• _Set of tasks_:
1) Do the following statements agree with the Rockaways post? Answer yes or no for each, quoting the deciding words of the post. (a) The writer had never been in a disaster area before. (b) FEMA had a strong presence in the Rockaways. (c) The Sikh group the writer talked to came from a coalition of Brooklyn gurdwaras.
2) Retype the part of the Rockaways post that opens with the words containing "Speaking as someone" and closes with "similar in movies.".
Text provided Start Marker
What's Going on in the Rockaways and NYC
On Friday, Mara (who is far more active than I in nonprofits and volunteer works) pointed me towards Astoria Recovers, which was organizing volunteers to go down to the Rockaways and help out down there. I’d tried signing up with other organizations, which hadn’t gotten back to me, so we went with this one. The recovers people are part of a greater, more spread out movement called Occupy Sandy (if you’re not in the Northeast you can donate to them here. There was hardly any FEMA, LIPA or NYC sanitation presence in the Rockaways. While, as I do believe, these companies are doing a modestly okay job with the resources they have, the Occupy people have been far more proactive in getting resources to the people who have been devastated by the storm. I also talked to a very friendly and generous group of Sikhs from a coalition of Queens gurdwaras who practically forced a plate of (very tasty) hot food on us. Churches were also out in full force as well; there were many generous groups offering food and help.
Speaking as someone who has never been in a disaster area before, it’s hard to imagine until you’re actually there. We saw all of these images from Katrina, and perhaps being inundated with images like that from the likes of Roland Emmerich and Michael Bay our whole lives, the seriousness of the actual situation perhaps loses saliency when you see those images on the television and online, and not in real life. I think that was the case for me; one hears about the tragedy in New Orleans, or in Haiti a couple of years ago, or in Japan last year, the list goes on, but there’s a lack of subjectivity when you see it on a screen; images of disasters that look familiar, as we’ve seen similar in movies.
Text provided End Marker
Data section Start Marker
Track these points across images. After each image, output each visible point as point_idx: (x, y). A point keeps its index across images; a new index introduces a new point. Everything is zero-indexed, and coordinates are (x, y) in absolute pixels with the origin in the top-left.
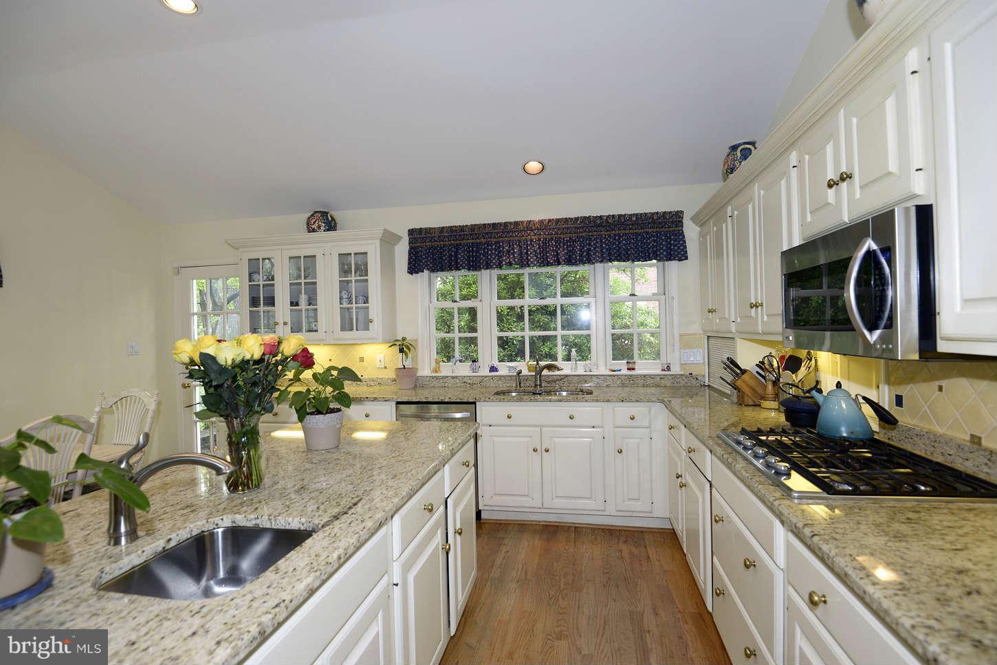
Data section End Marker
• _Task-by-task outputs_:
1)
(a) Yes: "someone who has never been in a disaster area before"
(b) No: "There was hardly any FEMA, LIPA or NYC sanitation presence in the Rockaways."
(c) No: "a coalition of Queens gurdwaras"

2)
Speaking as someone who has never been in a disaster area before, it’s hard to imagine until you’re actually there. We saw all of these images from Katrina, and perhaps being inundated with images like that from the likes of Roland Emmerich and Michael Bay our whole lives, the seriousness of the actual situation perhaps loses saliency when you see those images on the television and online, and not in real life. I think that was the case for me; one hears about the tragedy in New Orleans, or in Haiti a couple of years ago, or in Japan last year, the list goes on, but there’s a lack of subjectivity when you see it on a screen; images of disasters that look familiar, as we’ve seen similar in movies.